Partecipare alla festa di Sant’Efisio è un’occasione unica per ammirare i costumi delle donne dai colori sgargianti, arricchiti da gioielli in corallo e filigrana e gli abiti degli uomini in velluto e orbace.
Cibo tipico di Cagliari
Spaghetti con i ricci di mare
È un piatto tipico cagliaritano che si può gustare nei chioschi lungo la spiaggia del Poetto. Ingrediente fondamentale è la polpa dei ricci di mare, pescati in molti porticcioli sardi. La ricetta è semplice: un soffritto di aglio, prezzemolo e peperoncino a cui si aggiungono i ricci di mare freschi. Con questo condimento si condisce la pasta, preferibilmente spaghetti.
Burrida
Si tratta di una zuppa a base di pesce. I palombi, meglio conosciuti a Cagliari come gattucci di mare, vengono fatti bollire in un tegame. A parte si prepara una salsa con i fegatini cotti e una decina di noci tritate. Il vero segreto dell’originale burrida cagliaritana è ricoprire i tranci di palombo con questa salsa calda e lasciare riposare il piatto per un giorno intero.
In evidenza - Le saline di Molentargius
Cagliari è circondata da stagni, uno dei più estesi e noti è quello di Molentargius che fa parte del parco regionale che tutela le aree umide. Qui nidificano uccelli acquatici, come i fenicotteri rosa e gli aironi. Quest’area, a ridosso della città e alle spalle della spiaggia del Poetto, è un tassello importante della storia cagliaritana, qui fino a circa a venti anni fa si raccoglieva e commerciava il sale. Un’attività antichissima tanto che le prime testimonianze risalgono addirittura al 150 a.C. Le idrovore, i canali, i ponti di ferro oggi fanno parte del patrimonio di archeologia industriale, insieme agli edifici del villaggio delle saline in cui vivevano i lavoratori e l’ex dopolavoro, diventato negli anni ’90 il Teatro delle Saline.
Come arrivare
Cagliari si trova sulla costa meridionale della Sardegna, al centro del Golfo degli Angeli.

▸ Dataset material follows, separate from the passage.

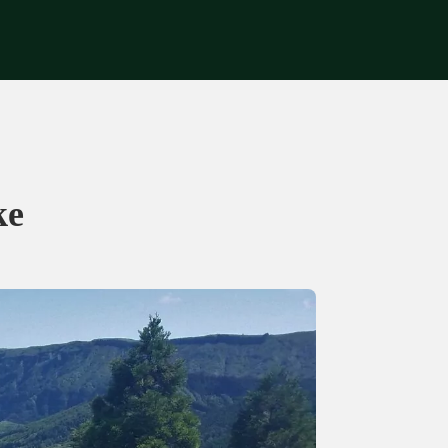
Get in touch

In aereo: l’aeroporto internazionale di Elmas, a pochi chilometri da Cagliari è collegato con voli quotidiani a Roma e Milano, e ad altre città italiane come Venezia, Bologna, Firenze e Napoli. Partono e arrivano ogni giorno aerei internazionali da Londra, Barcellona, Monaco e Parigi. E durante l’estate le proposte delle compagnie low cost si moltiplicano. Una volta atterrati la città è facilmente raggiungibile con le corse degli autobus Arst, in taxi o con un’auto a noleggio.
In nave: I collegamenti sono quotidiani con Civitavecchia e settimanali con Napoli. Dal capoluogo partenopeo la nave parte mercoledì e giovedì, da Cagliari verso Napoli ogni mercoledì. Si può arrivare anche da Palermo e Trapani con un collegamento settimanale.
Altro:La stazione degli autobus extraurbani è vicina al porto, da qui partono e arrivano corse da/per i centri più grossi come Sassari, Nuoro e Oristano e gran parte dei paesi isolani. Poco distante anche la stazione ferroviaria che collega Cagliari al nord Sardegna e al Sulcis Iglesiente.
Con gli autobus di linea urbani si può raggiungere anche la spiaggia del Poetto.